So right now, when I’m looking at these schoolgirl notes, it’s like the light in my messy room has been flicked on, just for a moment. I’m not distracted by Bas. I can see Elsbeth again.
This note is such an optimistic one, exactly like the ones we would have written long before the war, as we puzzled through who might love us and who didn’t, who ignored us and who didn’t.
Who are Elizabeth and Margaret? Did another student’s papers somehow get mixed in with Mirjam’s? The girls sound like good friends, placed in different homerooms, maybe in different grades like me and Elsbeth. I add it to the mental list of things I need to ask Mrs. Janssen and Judith’s cousin. What more have I learned about Mirjam since I first drew the imaginary picture of her almost forty-eight hours ago at Mrs. Janssen’s? She was popular with boys. She was a good student, a little hard on herself, competitive enough with her classmates to bother keeping track of their grades. She was spoiled, maybe? After all, her parents gave her a new blue coat when her old one ripped, and lots of families now would insist the old coat just be repaired, even if they were able to find such a nice new one. She is… dead? She’s alive?
She left a house that could not be left, where the back exit was sealed and the front door was monitored.
Mirjam. Where did you go?
TEN
It’s lucky, for Judith and her cousin to have an uncle who could help them get a place at the Schouwburg. Jews are hardly allowed to work anywhere anymore. Positions at the theater must be prized like the jobs at the Jewish hospital. I heard that those come with a special stamp on identification cards that allows Jews to be out past curfew, to not be deported. Lucky has become such a relative term, when the standards to meet it involve only not being treated like a criminal in your own home city.

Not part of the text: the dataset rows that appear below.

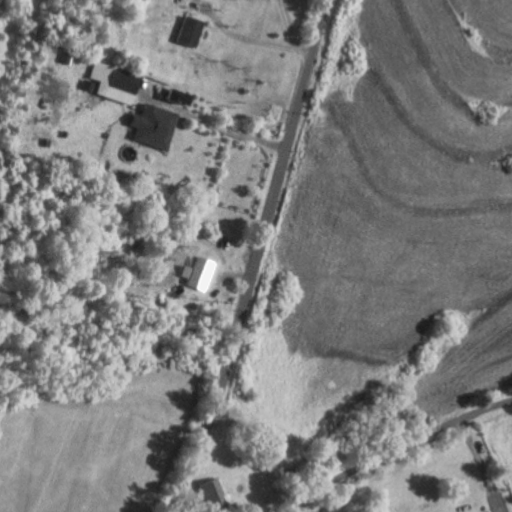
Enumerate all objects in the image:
road: (288, 24)
building: (188, 30)
road: (258, 39)
building: (113, 82)
building: (152, 125)
road: (225, 125)
road: (257, 259)
building: (196, 272)
road: (389, 453)
road: (481, 461)
building: (211, 494)
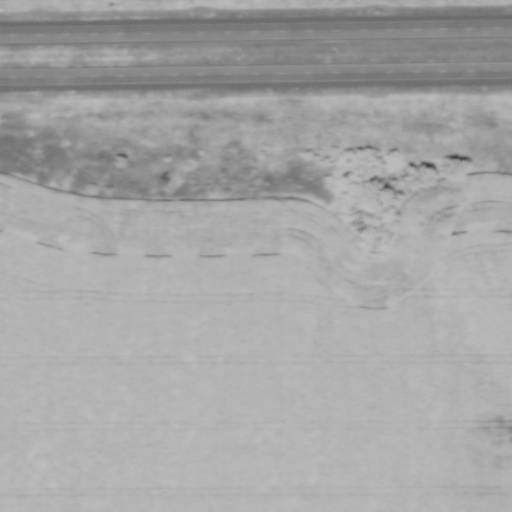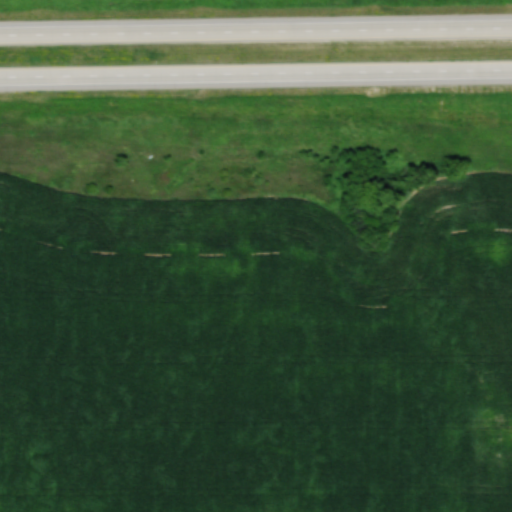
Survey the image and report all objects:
road: (255, 27)
road: (256, 82)
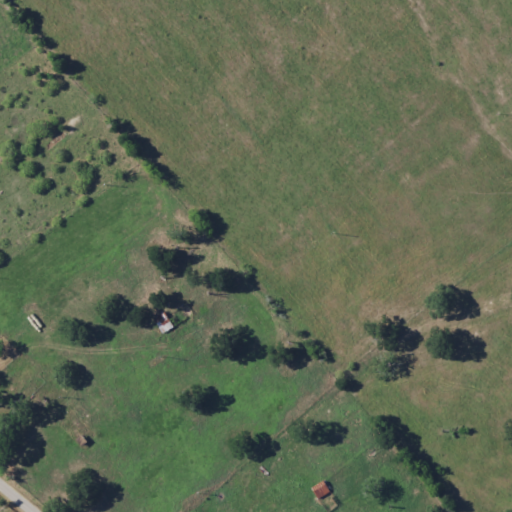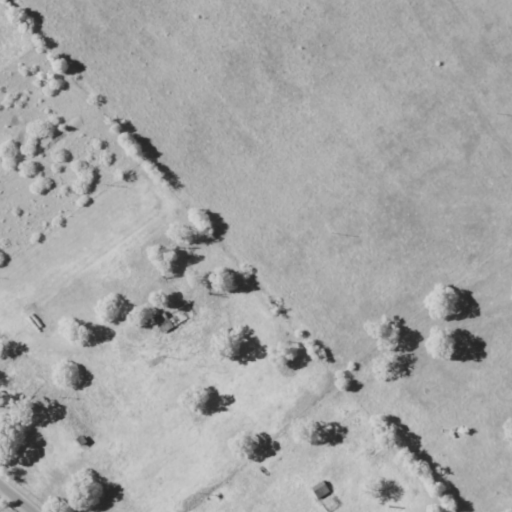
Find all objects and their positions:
building: (164, 323)
road: (18, 496)
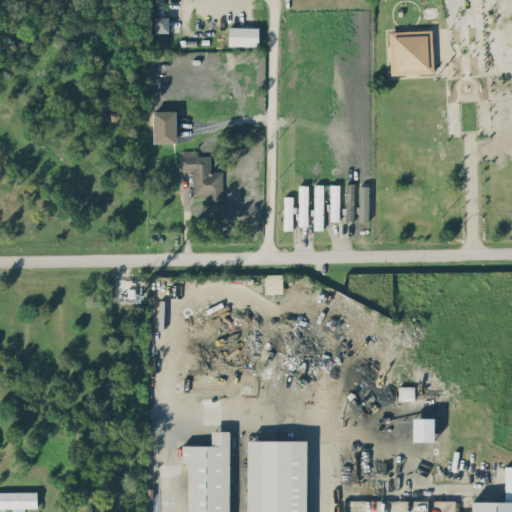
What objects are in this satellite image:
building: (158, 5)
building: (161, 24)
building: (243, 35)
building: (410, 51)
building: (111, 114)
building: (164, 126)
road: (267, 129)
road: (469, 148)
building: (202, 174)
building: (349, 201)
building: (334, 202)
building: (363, 202)
building: (302, 204)
building: (318, 206)
building: (287, 212)
road: (256, 258)
building: (406, 392)
road: (241, 411)
building: (208, 474)
building: (276, 475)
building: (508, 482)
building: (18, 499)
building: (491, 506)
building: (491, 507)
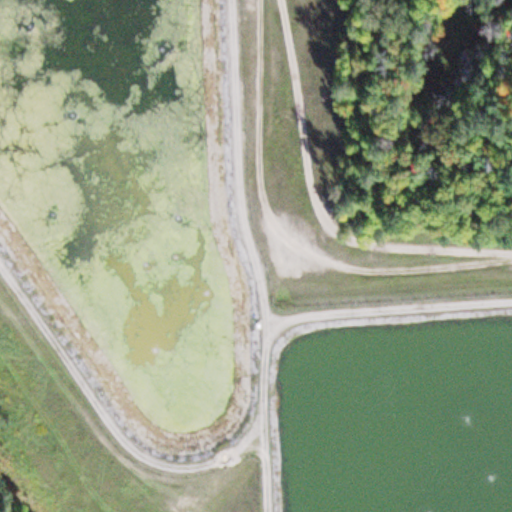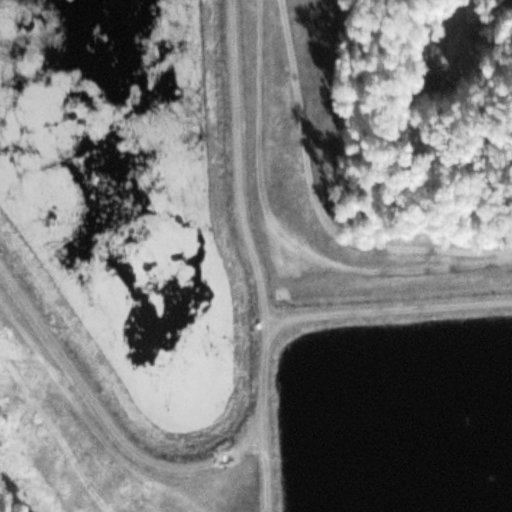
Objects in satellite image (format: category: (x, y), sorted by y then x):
wastewater plant: (227, 283)
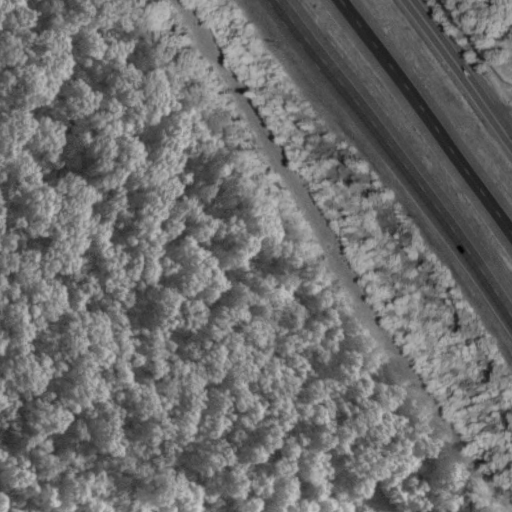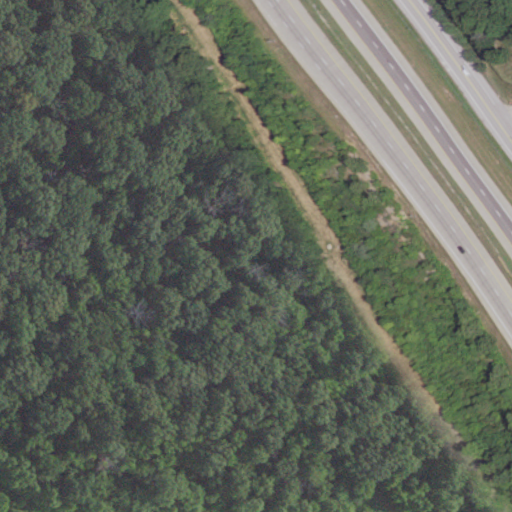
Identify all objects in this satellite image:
road: (463, 69)
road: (426, 115)
road: (507, 121)
road: (396, 157)
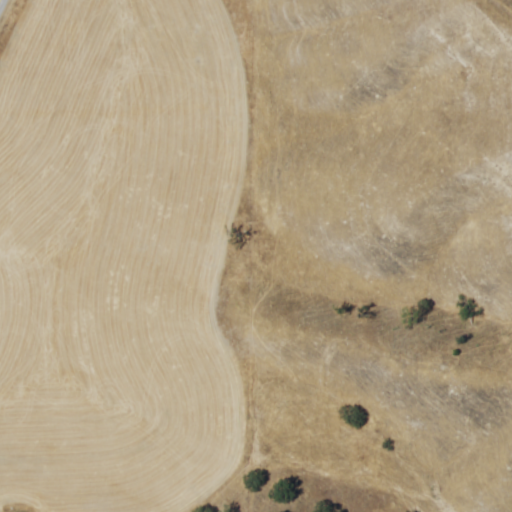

The theater is white, with tall columns. When I was here last, with Bas’s family, a colorful banner hung from its face, advertising the holiday pantomime. Now when I bicycle up to it, the front of the theater is naked. Posted outside are two guards who halt me at the door and ask for my identification card. I don’t know if telling them that I’m here to meet Judith will get her into trouble, so instead I tell one that I’ve brought medicine for my neighbor, who was taken in last night’s roundup. I hold up my own bag as if there’s something important inside.
“I’ll only be a minute. My mother said you’d never let me in,” I improvise, “because she thinks it’s not in your power, and you’d have to ask your boss.”
They exchange glances with each other; one of them is about to refuse me—I can see it in his body language—so I lean in conspiratorially and lower my voice. “It’s just that her rash was really disgusting. I saw it myself.” I can only hope these two particular guards subscribe to the antigerm fanaticism that the Nazis are well known for. I put my hand to my stomach, as if even thinking about the rash makes me queasy. Finally one of the soldiers stands aside. “Thank you so much,” I tell him.
“Be quick,” he says, and I do my best to look purposeful while stifling my pride over talking my way past them. I’d never used that tactic before, and I’ll have to remember it.
The smell hits me first.
It’s sweat and urine and excrement and some other undefinable odor. It feels like a wall, extending to either side of me and over my head, and there’s no way to climb over it.
What has happened to this theater? The seats have been wrenched from the floor and they’re piled in stacks. The stage has no curtains, but the ropes that used to open them still hang from their pulleys, swaying and ghostlike in the middle of the stage. It’s dark, except for the emergency bulbs that glow like red eyes along the border of the theater. And people. Old women on thin straw mattresses that line the walls, which they must sleep on, because I don’t see anything else that could be used. Young women huddling next to suitcases. It’s unbearably hot.
On the other side of the door, just a few feet away, the door guards are talking about nothing in particular in cool, clean air while my stomach clenches and heaves as I struggle not to vomit right here in what used to be the lobby. Is this what my neighbors have been brought into? Where Mr. Bierman was taken, and everyone else who has disappeared?
“Please.”
I turn to face the older man speaking in a soft voice behind me. “Please,” he says again. “We’re not allowed to talk to the guards, but I saw you just come in, and—do you know, can I be sent to Westerbork? My wife and children were sent there yesterday. They say I’m supposed to be sent to Vught, but—I’ll do anything, I’ll give anything, if I can be sent to Westerbork instead.”
Before I can answer, another hand tugs on my sleeve, a woman who has overheard the conversation.